Sonny Ramaswamy (born 1952) is an Indian American agricultural scientist and current President and CEO of Northwest Commission on Colleges and Universities. He formerly served as Director of the National Institute of Food and Agriculture.

Early life and education
Sonny Ramaswamy was born in Hyderabad, India, and grew up in Bangalore as the youngest of four boys. He graduated from St. Joseph’s Indian High School, a Jesuit school in Bangalore, and later, from the University of Agricultural Sciences, Bangalore, with a Bachelor of Science in Agriculture in 1973 and a Master of Science (Agriculture) in entomology in 1976. He then earned his Ph.D. in 1980 in entomology from Rutgers University. Following, Dr. Ramaswamy undertook postdoctoral research on the sex pheromone of insects from 1980-1982 in Ring Cardé’s laboratory at Michigan State University. In 2001, Dr. Ramaswamy completed Harvard University's executive Management Development Program.

Career
Dr. Ramaswamy served as professor of insect physiology and graduate program coordinator in the Department of Entomology at Mississippi State University from 1982-1997. He then served as University Distinguished Professor and Head of the Department of Entomology at Kansas State University from 1997 to 2005. In 2002, Dr. Ramaswamy received the Presidential Award for Outstanding Department Head. He envisioned and created the K-State Insect Zoo, a hands-on educational and fun destination.

Dr. Ramaswamy’s personal research was funded with grants from federal agencies, including NIFA, NSF, NIH, EPA, and USAID, and from state agencies, commodity groups and industry. He has published over 150 journal articles, book chapters, a book, and has a patent, and is the recipient of several awards and honors, including Fellow of the American Association for the Advancement of Science, Fellow of the Entomological Society of America, the Hutchinson Medal from the Chicago Botanic Garden and Leader in Agriculture Award from Agriculture Future of America. Dr. Ramaswamy has mentored numerous high school, undergraduate and graduate students, along with postdoctorates, visiting professors and staff in non-governmental, governmental and private sector organizations.

Between 2006 and 2009, Dr.
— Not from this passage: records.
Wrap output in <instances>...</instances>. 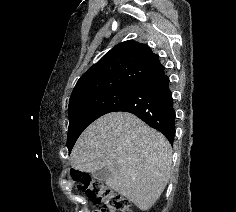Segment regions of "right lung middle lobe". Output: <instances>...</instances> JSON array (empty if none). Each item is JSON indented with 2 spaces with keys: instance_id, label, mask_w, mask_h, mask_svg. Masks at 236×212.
<instances>
[{
  "instance_id": "dd1d6c3e",
  "label": "right lung middle lobe",
  "mask_w": 236,
  "mask_h": 212,
  "mask_svg": "<svg viewBox=\"0 0 236 212\" xmlns=\"http://www.w3.org/2000/svg\"><path fill=\"white\" fill-rule=\"evenodd\" d=\"M133 88H121L84 97L69 103V152L84 129L100 116L113 112L132 93Z\"/></svg>"
}]
</instances>
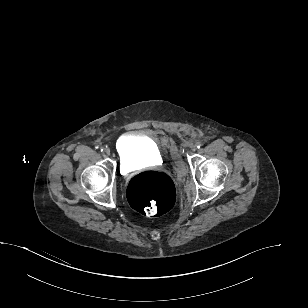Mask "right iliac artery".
I'll list each match as a JSON object with an SVG mask.
<instances>
[{
    "instance_id": "1",
    "label": "right iliac artery",
    "mask_w": 308,
    "mask_h": 308,
    "mask_svg": "<svg viewBox=\"0 0 308 308\" xmlns=\"http://www.w3.org/2000/svg\"><path fill=\"white\" fill-rule=\"evenodd\" d=\"M96 148H98V147H96ZM100 151H101V152L103 151V148H102V147H100Z\"/></svg>"
}]
</instances>
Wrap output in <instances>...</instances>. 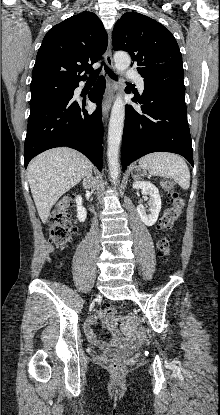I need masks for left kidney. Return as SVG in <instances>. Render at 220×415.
<instances>
[{"instance_id":"obj_1","label":"left kidney","mask_w":220,"mask_h":415,"mask_svg":"<svg viewBox=\"0 0 220 415\" xmlns=\"http://www.w3.org/2000/svg\"><path fill=\"white\" fill-rule=\"evenodd\" d=\"M133 189H140L142 194L149 196V214L146 213L143 206L137 207V212L142 222L147 226H153L159 216L161 210V197L155 185L146 181H135L132 185Z\"/></svg>"}]
</instances>
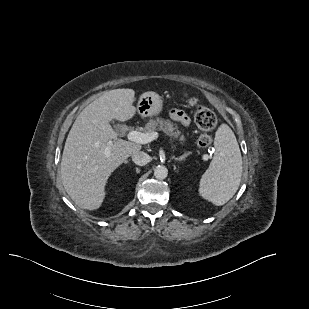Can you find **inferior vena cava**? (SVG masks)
Returning <instances> with one entry per match:
<instances>
[{
	"label": "inferior vena cava",
	"instance_id": "1",
	"mask_svg": "<svg viewBox=\"0 0 309 309\" xmlns=\"http://www.w3.org/2000/svg\"><path fill=\"white\" fill-rule=\"evenodd\" d=\"M150 159V156L143 151H136L132 154V161L139 166L146 165L150 162Z\"/></svg>",
	"mask_w": 309,
	"mask_h": 309
}]
</instances>
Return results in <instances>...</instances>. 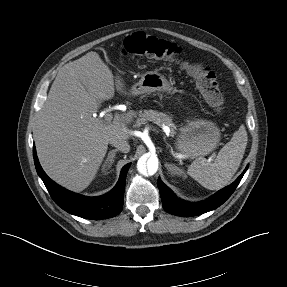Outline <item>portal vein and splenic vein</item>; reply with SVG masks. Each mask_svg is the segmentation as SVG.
Segmentation results:
<instances>
[{"label": "portal vein and splenic vein", "instance_id": "18ae733b", "mask_svg": "<svg viewBox=\"0 0 287 287\" xmlns=\"http://www.w3.org/2000/svg\"><path fill=\"white\" fill-rule=\"evenodd\" d=\"M102 116H104V120L103 121L105 123H110L112 118H113L112 114L106 113V112H102ZM153 130L155 131L156 129H153Z\"/></svg>", "mask_w": 287, "mask_h": 287}]
</instances>
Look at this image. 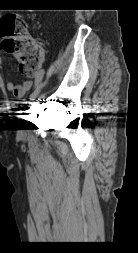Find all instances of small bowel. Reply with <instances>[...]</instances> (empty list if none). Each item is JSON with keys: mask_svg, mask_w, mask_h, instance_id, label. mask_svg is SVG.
Instances as JSON below:
<instances>
[{"mask_svg": "<svg viewBox=\"0 0 138 253\" xmlns=\"http://www.w3.org/2000/svg\"><path fill=\"white\" fill-rule=\"evenodd\" d=\"M3 60L0 57V67L2 66ZM44 71L41 70L36 79L43 75ZM34 81L32 79L24 80L21 83H15L13 80H9L6 84V88L10 91L16 98H22L25 94L32 88Z\"/></svg>", "mask_w": 138, "mask_h": 253, "instance_id": "small-bowel-1", "label": "small bowel"}]
</instances>
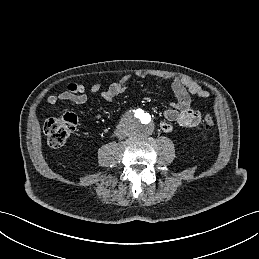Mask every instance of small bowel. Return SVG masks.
I'll use <instances>...</instances> for the list:
<instances>
[{"mask_svg": "<svg viewBox=\"0 0 259 259\" xmlns=\"http://www.w3.org/2000/svg\"><path fill=\"white\" fill-rule=\"evenodd\" d=\"M137 75L144 77L148 73L138 71ZM151 75L168 81L176 95L177 100L172 103V107L163 112L164 120L160 123V128L165 133L173 130V123L185 128H192L201 122V114L191 106L190 94L200 97H208L209 93L200 84L187 77L177 76L171 72H154ZM129 76L122 77L119 81L112 83L106 90L101 91V84L96 83L90 89V94L100 93L106 102H112L114 98L121 95L129 80ZM89 99V94L85 87L79 83H70L65 90L59 94L50 95L46 102L49 105H56L59 102H72L74 104H85Z\"/></svg>", "mask_w": 259, "mask_h": 259, "instance_id": "obj_1", "label": "small bowel"}]
</instances>
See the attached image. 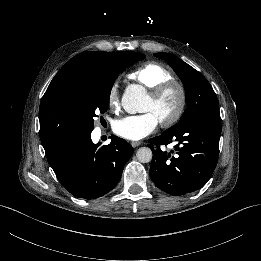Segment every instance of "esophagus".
I'll return each instance as SVG.
<instances>
[{
  "instance_id": "obj_1",
  "label": "esophagus",
  "mask_w": 261,
  "mask_h": 261,
  "mask_svg": "<svg viewBox=\"0 0 261 261\" xmlns=\"http://www.w3.org/2000/svg\"><path fill=\"white\" fill-rule=\"evenodd\" d=\"M131 145L136 148L138 147L139 145H141V141H132Z\"/></svg>"
}]
</instances>
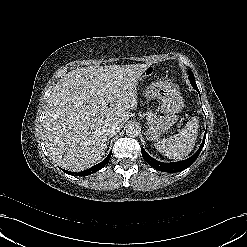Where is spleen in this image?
Masks as SVG:
<instances>
[{"instance_id":"obj_1","label":"spleen","mask_w":247,"mask_h":247,"mask_svg":"<svg viewBox=\"0 0 247 247\" xmlns=\"http://www.w3.org/2000/svg\"><path fill=\"white\" fill-rule=\"evenodd\" d=\"M199 121L192 117L178 134L159 141L155 147L170 159L181 160L191 153L198 135Z\"/></svg>"}]
</instances>
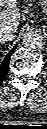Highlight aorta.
I'll return each mask as SVG.
<instances>
[{"label": "aorta", "mask_w": 47, "mask_h": 129, "mask_svg": "<svg viewBox=\"0 0 47 129\" xmlns=\"http://www.w3.org/2000/svg\"><path fill=\"white\" fill-rule=\"evenodd\" d=\"M23 44L31 50L40 49L45 45V38L40 32L32 30L24 35Z\"/></svg>", "instance_id": "1"}]
</instances>
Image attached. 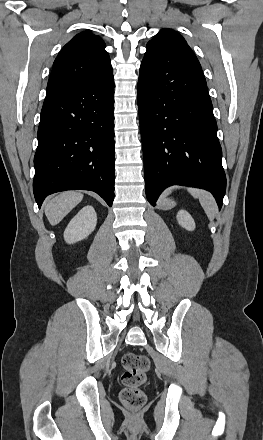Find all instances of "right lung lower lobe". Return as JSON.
Here are the masks:
<instances>
[{
	"label": "right lung lower lobe",
	"instance_id": "98d812e1",
	"mask_svg": "<svg viewBox=\"0 0 263 440\" xmlns=\"http://www.w3.org/2000/svg\"><path fill=\"white\" fill-rule=\"evenodd\" d=\"M39 206L52 193L82 189L114 200L113 73L45 98L34 157Z\"/></svg>",
	"mask_w": 263,
	"mask_h": 440
}]
</instances>
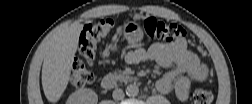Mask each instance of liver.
<instances>
[{"label":"liver","instance_id":"6515ba94","mask_svg":"<svg viewBox=\"0 0 252 104\" xmlns=\"http://www.w3.org/2000/svg\"><path fill=\"white\" fill-rule=\"evenodd\" d=\"M91 22V21H88ZM83 24L74 22L56 31L46 50L42 66V87L49 102H57L71 74Z\"/></svg>","mask_w":252,"mask_h":104}]
</instances>
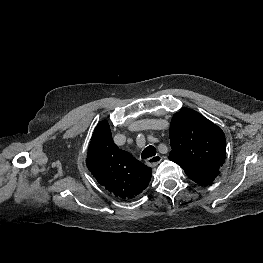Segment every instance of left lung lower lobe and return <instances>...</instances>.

Ramaswamy directed Purdue University's agricultural research programs, facilitating success on numerous grant-funded projects in support of multi- and trans-disciplinary research and education projects on bioenergy, climate change, water, agroecology, and food security and production agriculture.

In 2009, Dr. Ramaswamy moved to Oregon State University to serve as dean of the College of Agricultural Sciences and director of the Oregon Agricultural Experiment Station. He worked with stakeholders to mitigate the severity of state budget cuts because of the Great Recession. He also facilitated the development of the College’s strategic direction and restructuring. Capitalizing on the College’s strength in enology and viticulture, brewing, and cheese making, he crafted a vision to focus on innovations in fermentation, including creation of the Beaver Classic cheese, beer, wine, bread and other products produced by students as they developed experiential knowledge and skills. Dr. Ramaswamy also envisioned and created the Leadership Academy.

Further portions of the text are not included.